Just because something might increase creative output doesn't mean it's a good idea, and that's a philosophical argument anyway that has little evidence to support it. People aren't going to create much if they need to get another job or two to support creating those things just because they can't be paid for it. To suggest that whatever someone creates should just become public domain automatically would not only put millions out of jobs, but would destroy entire industries. Every artist, graphic designer, etc. would no longer be paid for their work. Nobody woould have to hire them because they could just find prior works and steal them.
Your idea would work if we didn't live in a society based on money, but we do. We don't live in a barter and trade society where we can simply trade something we created that someone else needs for something we need. Instead, we must be paid money for the work and creativity we put into something. Until we live in some Marxist utopia, your system is unworkable.
Furthermore, shouldn't laws be concerned with humanity in the long run, not just the short term?
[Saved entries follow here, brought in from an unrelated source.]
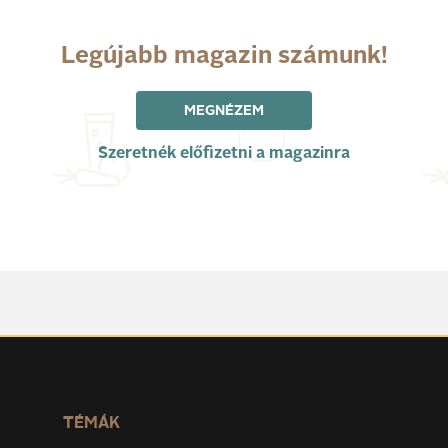
Legújabb magazin számunk!
MEGNÉZEM
Szeretnék előfizetni a magazinra
TÉMÁK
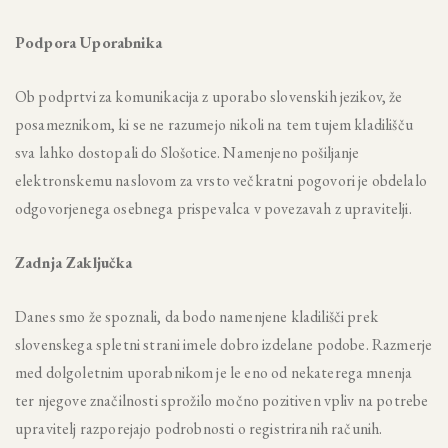
Podpora Uporabnika
Ob podprtvi za komunikacija z uporabo slovenskih jezikov, že
posameznikom, ki se ne razumejo nikoli na tem tujem kladilišču
sva lahko dostopali do Slošotice. Namenjeno pošiljanje
elektronskemu naslovom za vrsto večkratni pogovori je obdelalo
odgovorjenega osebnega prispevalca v povezavah z upravitelji.
Zadnja Zaključka
Danes smo že spoznali, da bodo namenjene kladilišči prek
slovenskega spletni strani imele dobro izdelane podobe. Razmerje
med dolgoletnim uporabnikom je le eno od nekaterega mnenja
ter njegove značilnosti sprožilo močno pozitiven vpliv na potrebe
upravitelj razporejajo podrobnosti o registriranih računih.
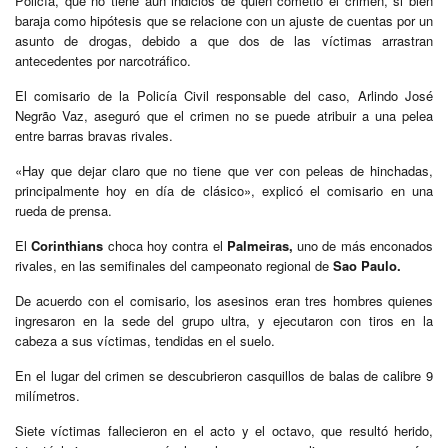
Policía, que no tiene aún indicios de quién cometió el crimen, si bien
baraja como hipótesis que se relacione con un ajuste de cuentas por un
asunto de drogas, debido a que dos de las víctimas arrastran
antecedentes por narcotráfico.
El comisario de la Policía Civil responsable del caso, Arlindo José
Negrão Vaz, aseguró que el crimen no se puede atribuir a una pelea
entre barras bravas rivales.
«Hay que dejar claro que no tiene que ver con peleas de hinchadas,
principalmente hoy en día de clásico», explicó el comisario en una
rueda de prensa.
El
Corinthians
choca hoy contra el
Palmeiras,
uno de más enconados
rivales, en las semifinales del campeonato regional de
Sao Paulo.
De acuerdo con el comisario, los asesinos eran tres hombres quienes
ingresaron en la sede del grupo ultra, y ejecutaron con tiros en la
cabeza a sus víctimas, tendidas en el suelo.
En el lugar del crimen se descubrieron casquillos de balas de calibre 9
milímetros.
Siete víctimas fallecieron en el acto y el octavo, que resultó herido,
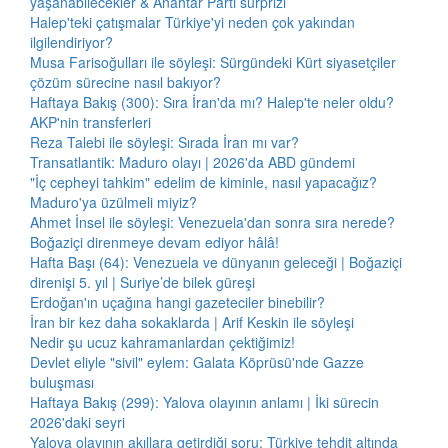
yaşanabilecekler & Anahtar Parti sürprizi
Halep'teki çatışmalar Türkiye'yi neden çok yakından
ilgilendiriyor?
Musa Farisoğulları ile söyleşi: Sürgündeki Kürt siyasetçiler
çözüm sürecine nasıl bakıyor?
Haftaya Bakış (300): Sıra İran'da mı? Halep'te neler oldu?
AKP'nin transferleri
Reza Talebi ile söyleşi: Sırada İran mı var?
Transatlantik: Maduro olayı | 2026'da ABD gündemi
"İç cepheyi tahkim" edelim de kiminle, nasıl yapacağız?
Maduro'ya üzülmeli miyiz?
Ahmet İnsel ile söyleşi: Venezuela'dan sonra sıra nerede?
Boğaziçi direnmeye devam ediyor hâlâ!
Hafta Başı (64): Venezuela ve dünyanın geleceği | Boğaziçi
direnişi 5. yıl | Suriye’de bilek güreşi
Erdoğan'ın uçağına hangi gazeteciler binebilir?
İran bir kez daha sokaklarda | Arif Keskin ile söyleşi
Nedir şu ucuz kahramanlardan çektiğimiz!
Devlet eliyle "sivil" eylem: Galata Köprüsü'nde Gazze
buluşması
Haftaya Bakış (299): Yalova olayının anlamı | İki sürecin
2026'daki seyri
Yalova olayının akıllara getirdiği soru: Türkiye tehdit altında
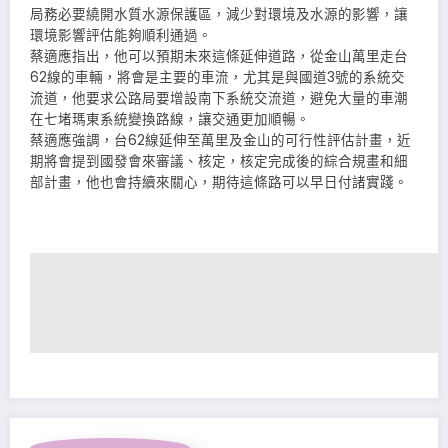
局務必要繞開水質水源保護區，減少對環境及水源的影響，讓
環境影響評估能夠順利通過。
蔡適應指出，他可以預期未來這條延伸道路，從金山萬里走台
62線的車輛，將會是主要的車流，尤其是與國道3號的系統交
流道，他要求公路局要增設南下系統交流道，避免大量的車潮
在七堵瑪東系統變換路線，讓交通更加順暢。
蔡適應強調，台62線延伸至萬里及金山的可行性評估計畫，近
期將會提到國發會來審議、核定，核定完成後的綜合規畫和細
部計畫，他也會持續來關心，期待這條路可以早日付諸實踐。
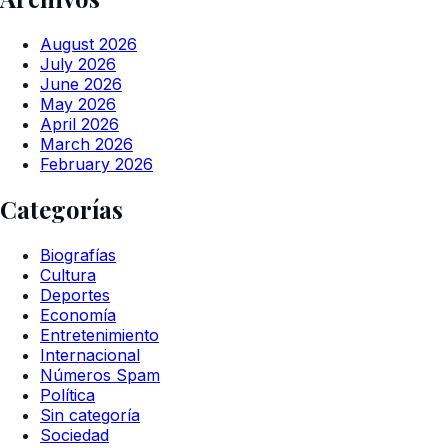
August 2026
July 2026
June 2026
May 2026
April 2026
March 2026
February 2026
Categorías
Biografías
Cultura
Deportes
Economía
Entretenimiento
Internacional
Números Spam
Política
Sin categoría
Sociedad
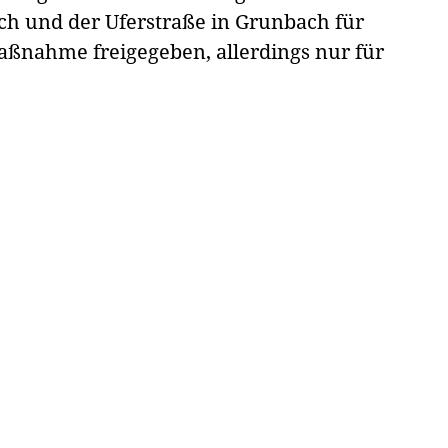
h und der Uferstraße in Grunbach für
ßnahme freigegeben, allerdings nur für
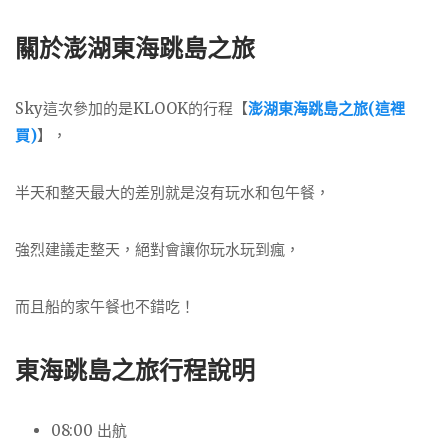
關於澎湖東海跳島之旅
Sky這次參加的是KLOOK的行程【
澎湖東海跳島之旅(這裡
買)
】，
半天和整天最大的差別就是沒有玩水和包午餐，
強烈建議走整天，絕對會讓你玩水玩到瘋，
而且船的家午餐也不錯吃！
東海跳島之旅
行程說明
08:00 出航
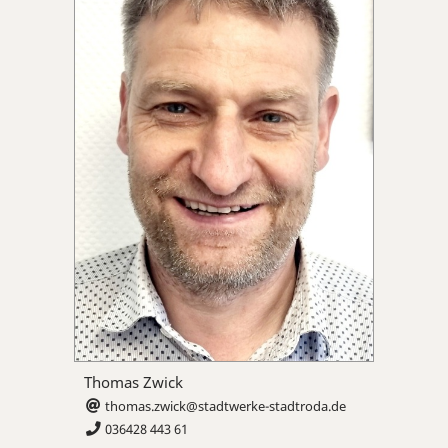
Thomas Zwick
thomas.zwick@stadtwerke-stadtroda.de
036428 443 61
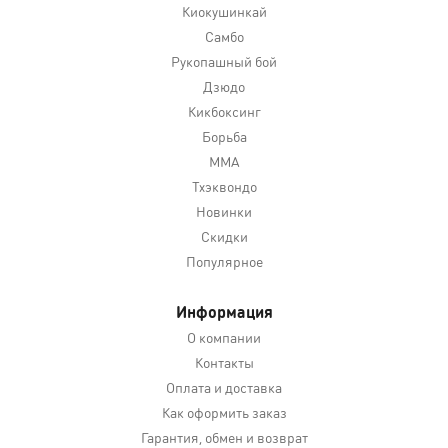
Киокушинкай
Самбо
Рукопашный бой
Дзюдо
Кикбоксинг
Борьба
MMA
Тхэквондо
Новинки
Скидки
Популярное
Информация
О компании
Контакты
Оплата и доставка
Как оформить заказ
Гарантия, обмен и возврат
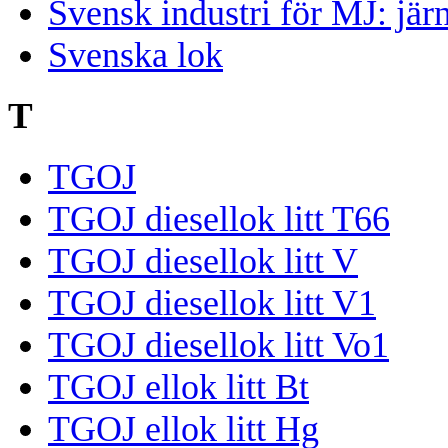
Svensk industri för MJ: järn
Svenska lok
T
TGOJ
TGOJ diesellok litt T66
TGOJ diesellok litt V
TGOJ diesellok litt V1
TGOJ diesellok litt Vo1
TGOJ ellok litt Bt
TGOJ ellok litt Hg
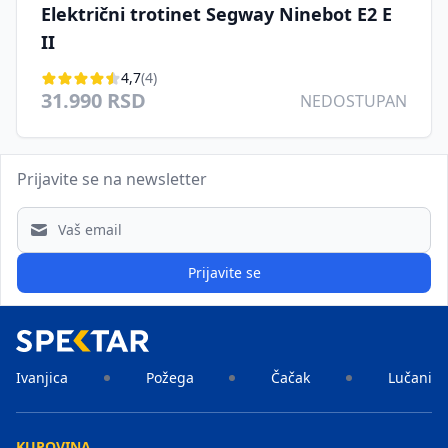
Električni trotinet Segway Ninebot E2 E
II
4,7
(4)
31.990 RSD
NEDOSTUPAN
Prijavite se na newsletter
Email address
Prijavite se
Ivanjica
Požega
Čačak
Lučani
KUPOVINA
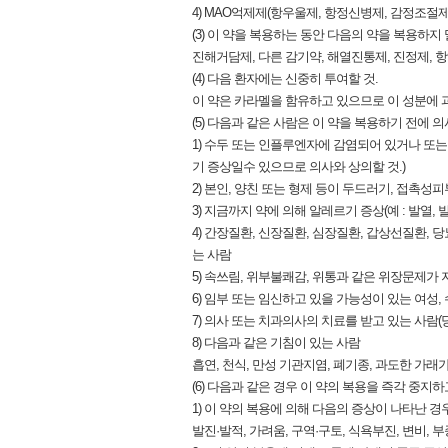
4) MAO억제제(항우울제, 항정신병제, 감정조절
(3) 이 약을 복용하는 동안 다음의 약을 복용하지 
진해거담제, 다른 감기약, 해열진통제, 진정제,
(4) 다음 환자에는 신중히 투여할 것.
이 약은 카라멜을 함유하고 있으므로 이 성분에 
(5) 다음과 같은 사람은 이 약을 복용하기 전에 의
1) 수두 또는 인플루엔자에 감염되어 있거나 또는
기 증상일수 있으므로 의사와 상의할 것.)
2) 본인, 양친 또는 형제 등이 두드러기, 접촉
3) 지금까지 약에 의해 알레르기 증상(예 : 발열, 
4) 간장질환, 신장질환, 심장질환, 갑상선질환, 당
는 사람
5) 속쓰림, 위부불쾌감, 위통과 같은 위장문제가
6) 임부 또는 임신하고 있을 가능성이 있는 여성,
7) 의사 또는 치과의사의 치료를 받고 있는 사람(
8) 다음과 같은 기침이 있는 사람
흡연, 천식, 만성 기관지염, 폐기종, 과도한 가래
(6) 다음과 같은 경우 이 약의 복용을 즉각 중지하
1) 이 약의 복용에 의해 다음의 증상이 나타난 경
발진·발적, 가려움, 구역·구토, 식욕부진, 변비, 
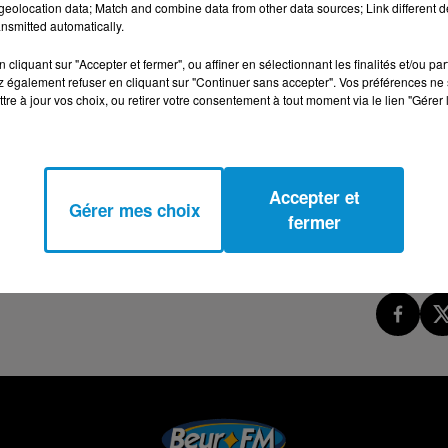
eolocation data; Match and combine data from other data sources; Link different de
nsmitted automatically.
cliquant sur "Accepter et fermer", ou affiner en sélectionnant les finalités et/ou pa
 également refuser en cliquant sur "Continuer sans accepter". Vos préférences ne 
emaine !
tre à jour vos choix, ou retirer votre consentement à tout moment via le lien "Gérer 
Accepter et
Gérer mes choix
fermer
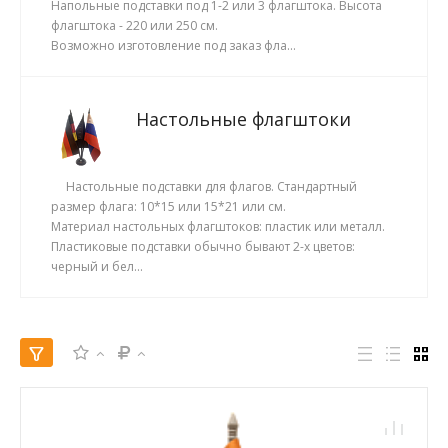
Напольные подставки под 1-2 или 3 флагштока. Высота
флагштока - 220 или 250 см.
Возможно изготовление под заказ фла...
Настольные флагштоки
Настольные подставки для флагов. Стандартный
размер флага: 10*15 или 15*21 или см.
Материал настольных флагштоков: пластик или металл.
Пластиковые подставки обычно бывают 2-х цветов:
черный и бел...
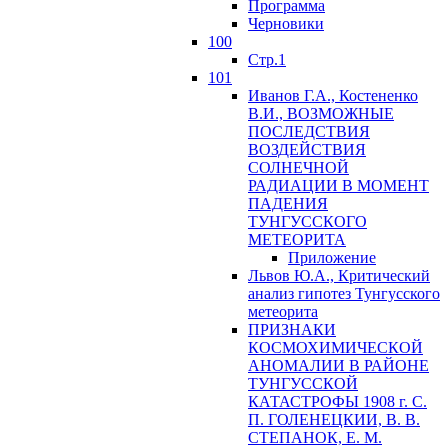
Программа
Черновики
100
Стр.1
101
Иванов Г.А., Костененко
В.И., ВОЗМОЖНЫЕ
ПОСЛЕДСТВИЯ
ВОЗДЕЙСТВИЯ
СОЛНЕЧНОЙ
РАДИАЦИИ В МОМЕНТ
ПАДЕНИЯ
ТУНГУССКОГО
MЕТЕОРИТА
Приложение
Львов Ю.A., Критический
анализ гипотез Тунгусского
метеорита
ПРИЗНАКИ
КОСМОХИМИЧЕСКОЙ
АНОМАЛИИ В РАЙОНЕ
ТУНГУССКОЙ
КАТАСТРОФЫ 1908 г. С.
П. ГОЛЕНЕЦКИИ, В. В.
СТЕПАНОК, Е. М.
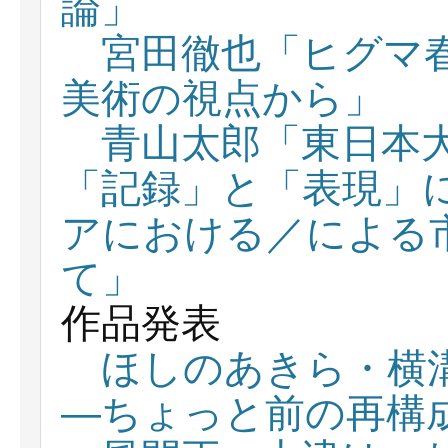
論」
宮田徹也「ヒグマ
美術の視点から」
青山太郎「東日本
「記録」と「表現」
アにおける／による
て」
作品発表
ほしのあきら・横
―ちょっと前の再構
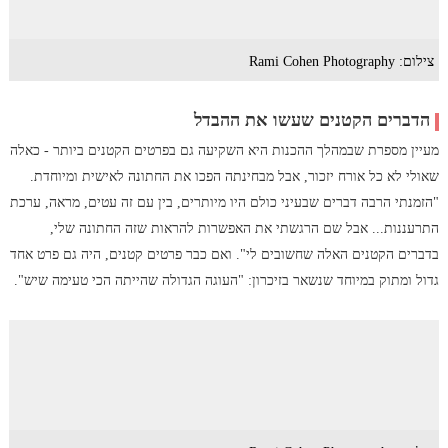
צילום: Rami Cohen Photography
הדברים הקטנים שעשו את ההבדל
מעיין מספרת שבמהלך ההכנות היא השקיעה גם בפרטים הקטנים ביותר - כאלה
שאולי לא כל אורח יזכור, אבל מבחינתה הפכו את החתונה לאישית ומיוחדת.
"הזמנתי הרבה דברים שבעיני כולם היו מיותרים, בין עם זה עטים, מראה, ערכת
התרעננות... אבל שם הרגשתי את האפשרות להראות שזה החתונה שלי,
בדברים הקטנים האלה שחשובים לי". ואם כבר פרטים קטנים, היה גם פרט אחד
גדול ומתוק במיוחד שנשאר בזיכרון: "העוגה הגדולה שהייתה הכי טעימה שיש".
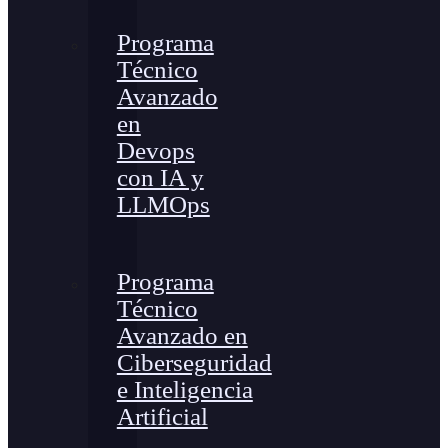
Programa
Técnico
Avanzado
en
Devops
con IA y
LLMOps
Programa
Técnico
Avanzado en
Ciberseguridad
e Inteligencia
Artificial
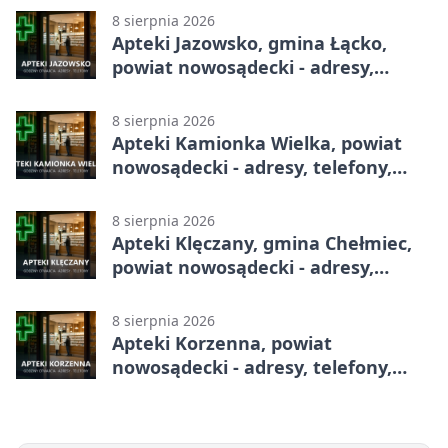
8 sierpnia 2026
Apteki Jazowsko, gmina Łącko,
powiat nowosądecki - adresy,
telefony, godziny otwarcia
8 sierpnia 2026
Apteki Kamionka Wielka, powiat
nowosądecki - adresy, telefony,
godziny otwarcia
8 sierpnia 2026
Apteki Klęczany, gmina Chełmiec,
powiat nowosądecki - adresy,
telefony, godziny otwarcia
8 sierpnia 2026
Apteki Korzenna, powiat
nowosądecki - adresy, telefony,
godziny otwarcia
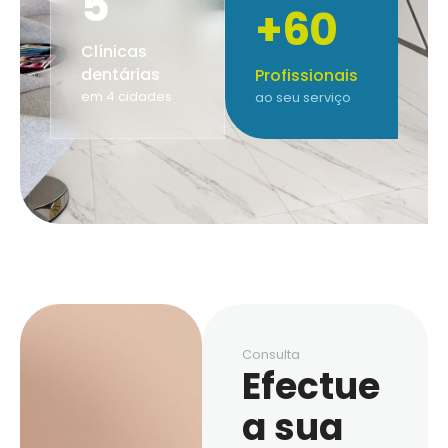
5
+60
Clínicas
dentárias
Profissionais
em 4 cidades
ao seu serviço
Consulta
Efectue
a sua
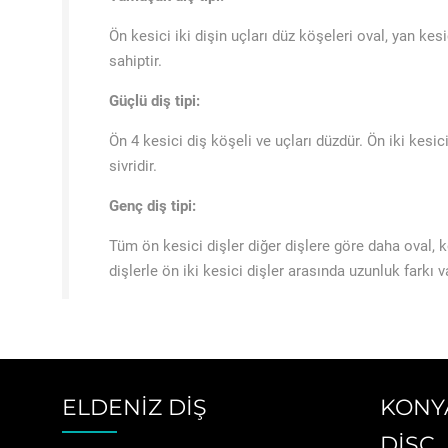
Ön kesici iki dişin uçları düz köşeleri oval, yan kes
sahiptir.
Güçlü diş tipi:
Ön 4 kesici diş köşeli ve uçları düzdür. Ön iki kesic
sivridir.
Genç diş tipi:
Tüm ön kesici dişler diğer dişlere göre daha oval, kö
dişlerle ön iki kesici dişler arasında uzunluk farkı va
ELDENİZ DİŞ
KONY
DİŞÇ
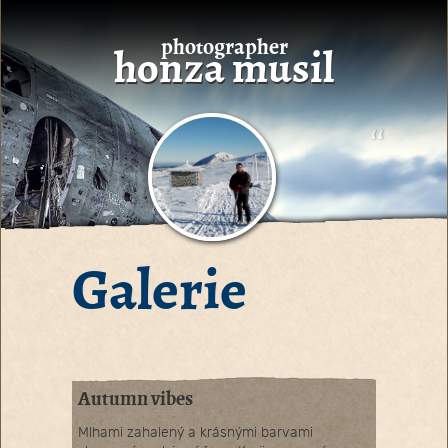
photographer
honza musil
Galerie
Autumn vibes
Mlhami zahalený a krásnými barvami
I appreciate that you're one of the few people here who are expressing their opinions and trying to back them up. And I appreciate that you're engaging in this conversation instead of making sweeping statements about the law that are untrue or merely making philosophical points. Thanks for that.
Oh, one more thing. Copyrights do NOT last forever. They expire, and then automatically become public domain. Do you know why some of the things Disney used were public domain? Because the copyrights had already expired. It would have been no different for them if they made those movies today, because the things that were public domain then are still such now, and many more things are as well. Copyrights do not last forever.
EDIT: so really, what you want is already, in a sense, part of our system. The whole of human creation does, eventually, become public domain. It just takes several decades (or the renunciation of a copyright by its holder) to become so. What you want is already in place in most regards. The point is that you can't steal a work someone just recently made. Also, with regards to your point about laws only helping humanity in the long run: isn't that what we should be looking toward? Laws should not be made just for current circumstances. Laws should and MUST look toward the future. What's the point in helping humanity now when it will hurt it down the road? It's like climate change. Sure, everyone is happy with how things are going for now. But does that mean we shouldn't start passing laws in anticipation of the huge amount of chaos, turmoil, and suffering that will occur in a few decades? What about the people who will live in the future? We are not the only ones who matter.
EDIT 2: I just want to clarify a matter on which you might be unclear. Disney or anyone else can take someone's work and create something NEW from it. They cannot, however, take someone's work and jsut make it an element of their new creation without changing it in any way. Taking someone else's work and simply putting it in the larger context of a new work is not ok. Using someone else's work and BUILDING on it is. That's why the guy's map was ok to make: he didn't take MA's transit system map and simply claim it as his own or put an exact copy of it into a larger work. He made very significant changes to it. See, you can actually do creative work based on something that is copyrighted, so long as you make sufficient changes to it to create something new. That is not what Naughty Dog did. Instead, they took something and simply placed it in something larger, rather than paying to have it made by an employee or paying the original creator to use it.